» **Text section**
Generating fingerprints with OpenEye¶

If you have the OEChem Python library installed, with licenses for OEChem and OEGraphSim, then you can use oe2fps to generate fingerprints:

oe2fps --id-tag "ChEBI ID" ChEBI_lite.sdf.gz -o oe_chebi.fps

This takes about 40 seconds on my desktop and generates a number of warnings like “Stereochemistry corrected on atom number 17 of”, “Unsupported Sgroup information ignored”, and “Invalid stereochemistry specified for atom number 9 of”. Normally the record title comes after the ”... of”, but the title is blank for most of the records.

OEChem could not parse 7 of the 95,955 records. I looked at the failing records and noticed that all of them had 0 atoms and 0 bonds.

» **Provided records**

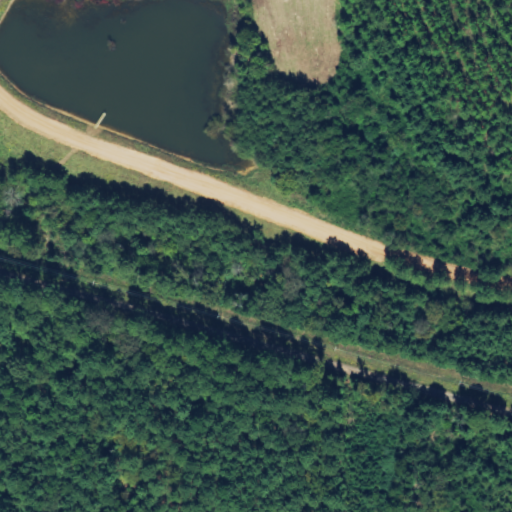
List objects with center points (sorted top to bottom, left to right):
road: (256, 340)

==

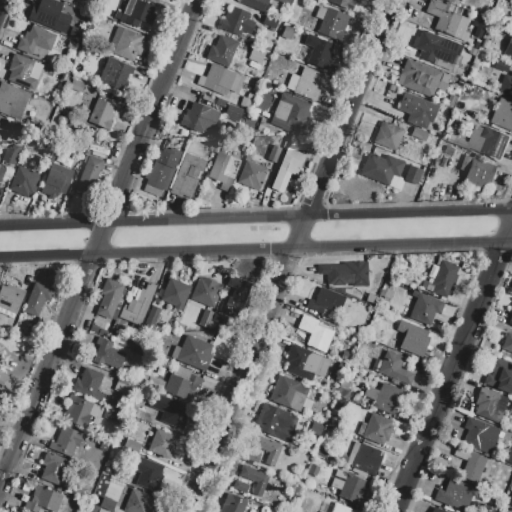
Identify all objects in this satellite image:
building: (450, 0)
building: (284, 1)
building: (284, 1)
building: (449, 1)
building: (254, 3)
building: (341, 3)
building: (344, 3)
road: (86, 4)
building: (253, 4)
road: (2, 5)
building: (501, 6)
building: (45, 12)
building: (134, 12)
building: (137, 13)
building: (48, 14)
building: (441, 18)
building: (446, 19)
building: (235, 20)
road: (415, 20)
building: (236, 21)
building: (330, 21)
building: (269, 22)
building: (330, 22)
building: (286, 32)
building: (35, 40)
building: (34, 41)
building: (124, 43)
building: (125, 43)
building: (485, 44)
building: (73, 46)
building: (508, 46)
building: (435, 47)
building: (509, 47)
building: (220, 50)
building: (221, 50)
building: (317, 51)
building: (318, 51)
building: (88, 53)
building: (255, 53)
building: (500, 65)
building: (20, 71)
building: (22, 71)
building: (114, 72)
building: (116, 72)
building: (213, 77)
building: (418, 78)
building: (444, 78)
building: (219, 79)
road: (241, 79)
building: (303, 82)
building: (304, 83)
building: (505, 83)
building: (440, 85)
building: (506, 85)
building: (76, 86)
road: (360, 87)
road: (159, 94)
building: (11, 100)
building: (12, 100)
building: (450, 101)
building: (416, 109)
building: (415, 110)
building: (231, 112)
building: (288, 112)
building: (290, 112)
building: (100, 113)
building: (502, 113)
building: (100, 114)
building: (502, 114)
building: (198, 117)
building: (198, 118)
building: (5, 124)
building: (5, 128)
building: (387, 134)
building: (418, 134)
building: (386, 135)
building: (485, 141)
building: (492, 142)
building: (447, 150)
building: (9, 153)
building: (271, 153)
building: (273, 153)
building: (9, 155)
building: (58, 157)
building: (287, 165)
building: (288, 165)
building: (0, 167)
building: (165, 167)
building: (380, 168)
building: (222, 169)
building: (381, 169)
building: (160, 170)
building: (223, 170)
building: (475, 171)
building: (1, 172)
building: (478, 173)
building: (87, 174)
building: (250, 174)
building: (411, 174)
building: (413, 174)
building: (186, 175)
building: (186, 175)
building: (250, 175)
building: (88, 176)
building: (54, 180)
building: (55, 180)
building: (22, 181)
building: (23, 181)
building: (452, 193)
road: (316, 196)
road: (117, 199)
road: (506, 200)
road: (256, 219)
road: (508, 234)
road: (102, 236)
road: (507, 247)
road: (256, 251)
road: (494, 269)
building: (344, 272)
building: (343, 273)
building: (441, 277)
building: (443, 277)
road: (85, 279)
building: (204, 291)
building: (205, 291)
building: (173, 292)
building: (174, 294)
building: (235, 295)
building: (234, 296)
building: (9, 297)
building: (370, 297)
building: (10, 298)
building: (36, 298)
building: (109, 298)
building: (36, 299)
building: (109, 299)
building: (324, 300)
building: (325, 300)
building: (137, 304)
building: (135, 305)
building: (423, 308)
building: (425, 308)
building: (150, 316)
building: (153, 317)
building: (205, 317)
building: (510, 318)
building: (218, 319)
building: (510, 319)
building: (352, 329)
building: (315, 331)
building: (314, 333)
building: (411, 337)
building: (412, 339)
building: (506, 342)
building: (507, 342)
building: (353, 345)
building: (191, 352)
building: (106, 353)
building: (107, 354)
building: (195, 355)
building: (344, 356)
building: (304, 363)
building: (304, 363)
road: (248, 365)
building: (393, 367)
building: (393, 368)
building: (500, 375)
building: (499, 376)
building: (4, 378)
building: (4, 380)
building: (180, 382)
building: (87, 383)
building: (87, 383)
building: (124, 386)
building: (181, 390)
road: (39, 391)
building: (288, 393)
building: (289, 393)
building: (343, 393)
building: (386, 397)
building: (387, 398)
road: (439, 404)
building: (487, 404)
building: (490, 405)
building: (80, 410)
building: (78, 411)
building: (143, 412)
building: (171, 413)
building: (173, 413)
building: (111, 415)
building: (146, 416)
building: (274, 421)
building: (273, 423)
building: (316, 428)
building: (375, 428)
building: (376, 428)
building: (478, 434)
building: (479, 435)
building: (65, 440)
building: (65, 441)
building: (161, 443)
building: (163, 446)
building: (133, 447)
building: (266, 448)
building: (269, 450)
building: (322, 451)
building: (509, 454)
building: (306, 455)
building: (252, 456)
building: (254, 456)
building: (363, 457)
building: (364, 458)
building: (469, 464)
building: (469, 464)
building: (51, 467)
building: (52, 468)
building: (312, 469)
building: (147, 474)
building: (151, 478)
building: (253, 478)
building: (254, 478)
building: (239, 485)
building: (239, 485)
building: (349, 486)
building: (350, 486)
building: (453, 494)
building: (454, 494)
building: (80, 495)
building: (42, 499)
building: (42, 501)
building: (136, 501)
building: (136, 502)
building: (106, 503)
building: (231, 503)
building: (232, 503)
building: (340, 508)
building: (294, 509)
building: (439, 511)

==

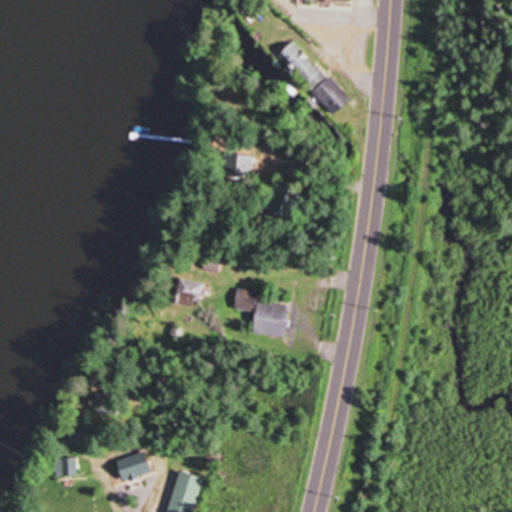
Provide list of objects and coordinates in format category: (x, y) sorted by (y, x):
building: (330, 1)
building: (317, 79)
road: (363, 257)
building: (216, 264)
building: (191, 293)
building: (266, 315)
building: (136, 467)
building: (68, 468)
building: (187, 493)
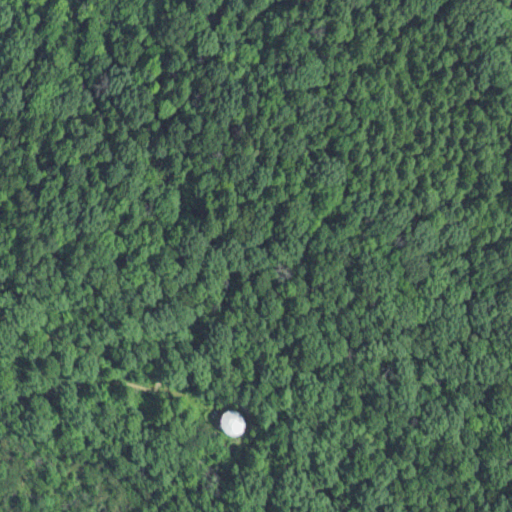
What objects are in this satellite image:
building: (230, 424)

» **Challenges**
[A] In the text on generating fingerprints with OpenEye, how many records could OEChem not parse?
[B] In the text on generating fingerprints with OpenEye, why do many of the warning messages end with the word "of" and nothing after it? Explain in one to three sentences.
[C] Write out the passage of the text on generating fingerprints with OpenEye from "If you have" up to and including "and 0 bonds.".

» **Answers for this exercise**
[A] 7 of the 95,955 records.

[B] The record title normally comes after the "... of" in these warnings. The title is blank for most of the records, so nothing follows "of."

[C]
If you have the OEChem Python library installed, with licenses for OEChem and OEGraphSim, then you can use oe2fps to generate fingerprints:

oe2fps --id-tag "ChEBI ID" ChEBI_lite.sdf.gz -o oe_chebi.fps

This takes about 40 seconds on my desktop and generates a number of warnings like “Stereochemistry corrected on atom number 17 of”, “Unsupported Sgroup information ignored”, and “Invalid stereochemistry specified for atom number 9 of”. Normally the record title comes after the ”... of”, but the title is blank for most of the records.

OEChem could not parse 7 of the 95,955 records. I looked at the failing records and noticed that all of them had 0 atoms and 0 bonds.